Mrs Bright buttressed that the prevalence rate of GBV in the state could also be attributed to the poor level of awareness of appropriate protective laws in these communities.
She regretted that access to data on GBV in local communities was very low and needed to be improved upon calling on stakeholders especially the media to work hand in hand in increasing awareness on Gender Based Violence.
Also speaking, the Facilitator of the programme and Founder, Caring Hearts Initiative, Mrs Grace Obakina outlined early signs and potential threats women should observe and take action when Gender Based Violence occurs.
These include lack of love and that the person is easily irritated, urging women to walk out of the marriage or relationship to avoid being abused for too long so as to live longer and healthier lives.
Mrs Obakina however challenged women to be economically independent and civil to safeguard their relationship with their spouses to avoid being abused.
The programme which was highly interactive featured brainstorming sessions where groups of participants presented suggestions on ways the communities could end gender based violence in the state.
Some of the participants urged community leaders to constantly enlighten residents and report cases of Gender Based Violence to appropriate authorities so as to ensure punitive measures are implemented and serve as deterrent to others.

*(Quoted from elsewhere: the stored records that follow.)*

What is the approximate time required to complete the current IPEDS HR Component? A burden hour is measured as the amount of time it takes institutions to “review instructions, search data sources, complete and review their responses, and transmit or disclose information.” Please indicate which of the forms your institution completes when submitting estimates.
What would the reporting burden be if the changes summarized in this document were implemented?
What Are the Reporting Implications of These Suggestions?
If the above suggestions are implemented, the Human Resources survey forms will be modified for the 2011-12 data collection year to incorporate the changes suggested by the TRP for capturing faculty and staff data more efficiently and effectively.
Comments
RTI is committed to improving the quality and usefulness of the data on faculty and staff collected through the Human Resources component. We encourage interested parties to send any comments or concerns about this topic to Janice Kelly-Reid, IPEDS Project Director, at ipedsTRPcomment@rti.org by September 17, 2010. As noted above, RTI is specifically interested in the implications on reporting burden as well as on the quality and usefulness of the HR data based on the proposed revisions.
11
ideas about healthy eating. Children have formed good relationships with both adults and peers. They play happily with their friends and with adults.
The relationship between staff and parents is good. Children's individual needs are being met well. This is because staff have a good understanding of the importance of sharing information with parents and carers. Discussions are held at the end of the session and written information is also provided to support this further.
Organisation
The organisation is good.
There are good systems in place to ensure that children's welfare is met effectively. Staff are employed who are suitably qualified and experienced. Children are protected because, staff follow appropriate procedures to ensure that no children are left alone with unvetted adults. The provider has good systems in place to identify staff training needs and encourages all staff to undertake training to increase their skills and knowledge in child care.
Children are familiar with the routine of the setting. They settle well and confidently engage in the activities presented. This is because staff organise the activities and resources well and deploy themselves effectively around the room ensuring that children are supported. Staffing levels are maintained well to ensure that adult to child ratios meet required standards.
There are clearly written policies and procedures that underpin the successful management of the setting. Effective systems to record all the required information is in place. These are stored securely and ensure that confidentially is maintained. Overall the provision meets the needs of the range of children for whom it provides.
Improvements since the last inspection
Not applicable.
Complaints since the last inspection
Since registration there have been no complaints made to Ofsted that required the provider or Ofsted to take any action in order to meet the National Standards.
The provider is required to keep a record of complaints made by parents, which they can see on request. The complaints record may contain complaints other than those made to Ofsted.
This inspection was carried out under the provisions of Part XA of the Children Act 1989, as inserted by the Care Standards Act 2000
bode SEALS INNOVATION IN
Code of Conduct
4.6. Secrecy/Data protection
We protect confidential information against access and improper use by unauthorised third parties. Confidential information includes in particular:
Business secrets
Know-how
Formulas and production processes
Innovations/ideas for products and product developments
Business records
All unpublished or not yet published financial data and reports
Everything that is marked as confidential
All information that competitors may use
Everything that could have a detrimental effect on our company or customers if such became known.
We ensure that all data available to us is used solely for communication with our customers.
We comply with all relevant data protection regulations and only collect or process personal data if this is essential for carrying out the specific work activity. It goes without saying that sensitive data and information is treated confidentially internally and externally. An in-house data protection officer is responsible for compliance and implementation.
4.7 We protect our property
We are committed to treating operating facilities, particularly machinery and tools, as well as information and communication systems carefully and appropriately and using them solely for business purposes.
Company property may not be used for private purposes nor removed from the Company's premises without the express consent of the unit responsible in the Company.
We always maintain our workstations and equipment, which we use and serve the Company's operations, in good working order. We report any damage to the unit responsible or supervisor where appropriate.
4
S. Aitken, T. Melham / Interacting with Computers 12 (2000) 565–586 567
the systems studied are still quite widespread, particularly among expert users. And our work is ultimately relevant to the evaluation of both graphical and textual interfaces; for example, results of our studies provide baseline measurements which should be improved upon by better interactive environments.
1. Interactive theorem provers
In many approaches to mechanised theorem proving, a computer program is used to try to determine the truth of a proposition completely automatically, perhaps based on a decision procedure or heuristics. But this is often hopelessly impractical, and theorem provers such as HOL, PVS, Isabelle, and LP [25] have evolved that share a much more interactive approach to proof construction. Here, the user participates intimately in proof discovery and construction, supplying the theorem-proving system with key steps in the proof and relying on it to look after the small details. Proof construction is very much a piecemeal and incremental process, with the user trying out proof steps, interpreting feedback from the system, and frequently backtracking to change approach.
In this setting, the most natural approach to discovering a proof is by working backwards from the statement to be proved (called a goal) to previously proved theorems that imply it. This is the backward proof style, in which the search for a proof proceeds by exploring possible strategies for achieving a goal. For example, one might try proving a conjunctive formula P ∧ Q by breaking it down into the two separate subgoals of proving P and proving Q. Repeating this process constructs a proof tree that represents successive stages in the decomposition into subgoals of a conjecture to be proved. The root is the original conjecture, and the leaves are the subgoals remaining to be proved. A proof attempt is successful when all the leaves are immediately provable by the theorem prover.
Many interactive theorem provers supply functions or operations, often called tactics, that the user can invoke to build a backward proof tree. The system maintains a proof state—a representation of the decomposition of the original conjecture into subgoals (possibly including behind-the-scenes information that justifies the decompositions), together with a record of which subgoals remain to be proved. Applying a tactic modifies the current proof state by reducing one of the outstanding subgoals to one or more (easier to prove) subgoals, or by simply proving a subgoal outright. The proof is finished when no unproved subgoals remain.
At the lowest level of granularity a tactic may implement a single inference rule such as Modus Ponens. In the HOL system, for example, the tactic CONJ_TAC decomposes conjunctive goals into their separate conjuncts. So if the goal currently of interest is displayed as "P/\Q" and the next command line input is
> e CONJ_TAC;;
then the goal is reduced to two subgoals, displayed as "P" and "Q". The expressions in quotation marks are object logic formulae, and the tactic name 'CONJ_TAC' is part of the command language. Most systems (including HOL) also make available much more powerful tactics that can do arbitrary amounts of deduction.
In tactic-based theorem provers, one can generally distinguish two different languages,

The sessions were rounded off on Day 2 with awareness creation rally around Gelegele communities and Riverine areas to create awareness to stop all forms of GBV.
The road march awareness attracted more participants from Gelegele community and members of neighbouring community in olodiama kingdom in attendance.
After the awareness creation march, the stakeholders training continued, focusing on the VAPP (Violence Against Persons Prohibition Act) laws, a Bill for the Act to eliminate all violence in private and public life, prohibit all forms of violence.
Some of the participants agreed that the existing laws were indeed an eye opener for them and suggested that perpetrators of GBV be handed over to the police.
Highpoint of the event was a group photograph of all participants and organisers, while a football match was held between the women groups.